▶ **REQUIREMENT**:
Retype the text of every entry below character for character, leaving out the images.

▶ **INPUT DATA**:

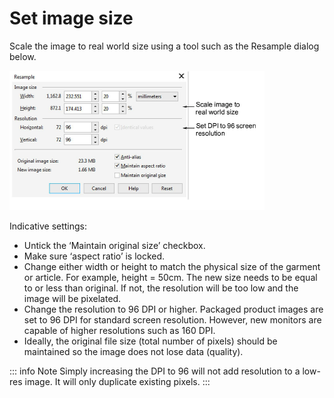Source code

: # Set image size

Scale the image to real world size using a tool such as the Resample dialog below.

![ResampleImage.png](assets/ResampleImage.png)

Indicative settings:

- Untick the ‘Maintain original size’ checkbox.
- Make sure ‘aspect ratio’ is locked.
- Change either width or height to match the physical size of the garment or article. For example, height = 50cm. The new size needs to be equal to or less than original. If not, the resolution will be too low and the image will be pixelated.
- Change the resolution to 96 DPI or higher. Packaged product images are set to 96 DPI for standard screen resolution. However, new monitors are capable of higher resolutions such as 160 DPI.
- Ideally, the original file size (total number of pixels) should be maintained so the image does not lose data (quality).

::: info Note
Simply increasing the DPI to 96 will not add resolution to a low-res image. It will only duplicate existing pixels.
:::
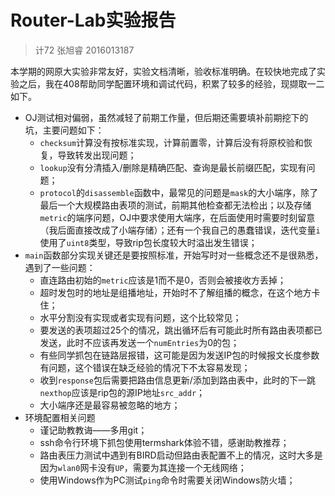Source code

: # Router-Lab实验报告

> 计72 张旭睿 2016013187

本学期的网原大实验非常友好，实验文档清晰，验收标准明确。在较快地完成了实验之后，我在408帮助同学配置环境和调试代码，积累了较多的经验，现撷取一二如下。

- OJ测试相对偏弱，虽然减轻了前期工作量，但后期还需要填补前期挖下的坑，主要问题如下：
  - `checksum`计算没有按标准实现，计算前置零，计算后没有将原校验和恢复，导致转发出现问题；
  - `lookup`没有分清插入/删除是精确匹配、查询是最长前缀匹配，实现有问题；
  - `protocol`的`disassemble`函数中，最常见的问题是`mask`的大小端序，除了最后一个大规模路由表项的测试，前期其他检查都无法检出；以及存储`metric`的端序问题，OJ中要求使用大端序，在后面使用时需要时刻留意（我后面直接改成了小端存储）；还有一个我自己的愚蠢错误，迭代变量`i`使用了`uint8`类型，导致rip包长度较大时溢出发生错误；
- `main`函数部分实现关键还是要按照标准，开始写时对一些概念还不是很熟悉，遇到了一些问题：
  - 直连路由初始的`metric`应该是1而不是0，否则会被接收方丢掉；
  - 超时发包时的地址是组播地址，开始时不了解组播的概念，在这个地方卡住；
  - 水平分割没有实现或者实现有问题，这个比较常见；
  - 要发送的表项超过25个的情况，跳出循环后有可能此时所有路由表项都已发送，此时不应该再发送一个`numEntries`为0的包；
  - 有些同学抓包在链路层报错，这可能是因为发送IP包的时候报文长度参数有问题，这个错误在缺乏经验的情况下不太容易发现；
  - 收到`response`包后需要把路由信息更新/添加到路由表中，此时的下一跳`nexthop`应该是rip包的源IP地址`src_addr`；
  - 大小端序还是最容易被忽略的地方；
- 环境配置相关问题
  - 谨记助教教诲——多用git；
  - ssh命令行环境下抓包使用termshark体验不错，感谢助教推荐；
  - 路由表压力测试中遇到有BIRD启动但路由表配置不上的情况，这时大多是因为`wlan0`网卡没有`UP`，需要为其连接一个无线网络；
  - 使用Windows作为PC测试`ping`命令时需要关闭Windows防火墙；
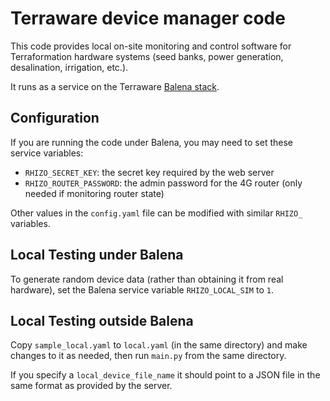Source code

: # Terraware device manager code

This code provides local on-site monitoring and control software for Terraformation hardware systems (seed banks, power generation, desalination, irrigation, etc.).

It runs as a service on the Terraware [Balena stack](https://github.com/terraware/balena/).

## Configuration

If you are running the code under Balena, you may need to set these service variables:

*   `RHIZO_SECRET_KEY`: the secret key required by the web server
*   `RHIZO_ROUTER_PASSWORD`: the admin password for the 4G router (only needed if monitoring router state)

Other values in the `config.yaml` file can be modified with similar `RHIZO_` variables.

## Local Testing under Balena

To generate random device data (rather than obtaining it from real hardware), set the Balena service variable `RHIZO_LOCAL_SIM` to `1`.

## Local Testing outside Balena

Copy `sample_local.yaml` to `local.yaml` (in the same directory) and make changes to it as needed, then run `main.py` from the same directory. 

If you specify a `local_device_file_name` it should point to a JSON file in the same format as provided by the server.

▶ **WRITTEN ANSWER**:
Source code

: # Set image size

Scale the image to real world size using a tool such as the Resample dialog below.

![ResampleImage.png](assets/ResampleImage.png)

Indicative settings:

- Untick the ‘Maintain original size’ checkbox.
- Make sure ‘aspect ratio’ is locked.
- Change either width or height to match the physical size of the garment or article. For example, height = 50cm. The new size needs to be equal to or less than original. If not, the resolution will be too low and the image will be pixelated.
- Change the resolution to 96 DPI or higher. Packaged product images are set to 96 DPI for standard screen resolution. However, new monitors are capable of higher resolutions such as 160 DPI.
- Ideally, the original file size (total number of pixels) should be maintained so the image does not lose data (quality).

::: info Note
Simply increasing the DPI to 96 will not add resolution to a low-res image. It will only duplicate existing pixels.
:::
Source code

: # Router-Lab实验报告

> 计72 张旭睿 2016013187

本学期的网原大实验非常友好，实验文档清晰，验收标准明确。在较快地完成了实验之后，我在408帮助同学配置环境和调试代码，积累了较多的经验，现撷取一二如下。

- OJ测试相对偏弱，虽然减轻了前期工作量，但后期还需要填补前期挖下的坑，主要问题如下：
  - `checksum`计算没有按标准实现，计算前置零，计算后没有将原校验和恢复，导致转发出现问题；
  - `lookup`没有分清插入/删除是精确匹配、查询是最长前缀匹配，实现有问题；
  - `protocol`的`disassemble`函数中，最常见的问题是`mask`的大小端序，除了最后一个大规模路由表项的测试，前期其他检查都无法检出；以及存储`metric`的端序问题，OJ中要求使用大端序，在后面使用时需要时刻留意（我后面直接改成了小端存储）；还有一个我自己的愚蠢错误，迭代变量`i`使用了`uint8`类型，导致rip包长度较大时溢出发生错误；
- `main`函数部分实现关键还是要按照标准，开始写时对一些概念还不是很熟悉，遇到了一些问题：
  - 直连路由初始的`metric`应该是1而不是0，否则会被接收方丢掉；
  - 超时发包时的地址是组播地址，开始时不了解组播的概念，在这个地方卡住；
  - 水平分割没有实现或者实现有问题，这个比较常见；
  - 要发送的表项超过25个的情况，跳出循环后有可能此时所有路由表项都已发送，此时不应该再发送一个`numEntries`为0的包；
  - 有些同学抓包在链路层报错，这可能是因为发送IP包的时候报文长度参数有问题，这个错误在缺乏经验的情况下不太容易发现；
  - 收到`response`包后需要把路由信息更新/添加到路由表中，此时的下一跳`nexthop`应该是rip包的源IP地址`src_addr`；
  - 大小端序还是最容易被忽略的地方；
- 环境配置相关问题
  - 谨记助教教诲——多用git；
  - ssh命令行环境下抓包使用termshark体验不错，感谢助教推荐；
  - 路由表压力测试中遇到有BIRD启动但路由表配置不上的情况，这时大多是因为`wlan0`网卡没有`UP`，需要为其连接一个无线网络；
  - 使用Windows作为PC测试`ping`命令时需要关闭Windows防火墙；
Source code

: # Terraware device manager code

This code provides local on-site monitoring and control software for Terraformation hardware systems (seed banks, power generation, desalination, irrigation, etc.).

It runs as a service on the Terraware [Balena stack](https://github.com/terraware/balena/).

## Configuration

If you are running the code under Balena, you may need to set these service variables:

*   `RHIZO_SECRET_KEY`: the secret key required by the web server
*   `RHIZO_ROUTER_PASSWORD`: the admin password for the 4G router (only needed if monitoring router state)

Other values in the `config.yaml` file can be modified with similar `RHIZO_` variables.

## Local Testing under Balena

To generate random device data (rather than obtaining it from real hardware), set the Balena service variable `RHIZO_LOCAL_SIM` to `1`.

## Local Testing outside Balena

Copy `sample_local.yaml` to `local.yaml` (in the same directory) and make changes to it as needed, then run `main.py` from the same directory. 

If you specify a `local_device_file_name` it should point to a JSON file in the same format as provided by the server.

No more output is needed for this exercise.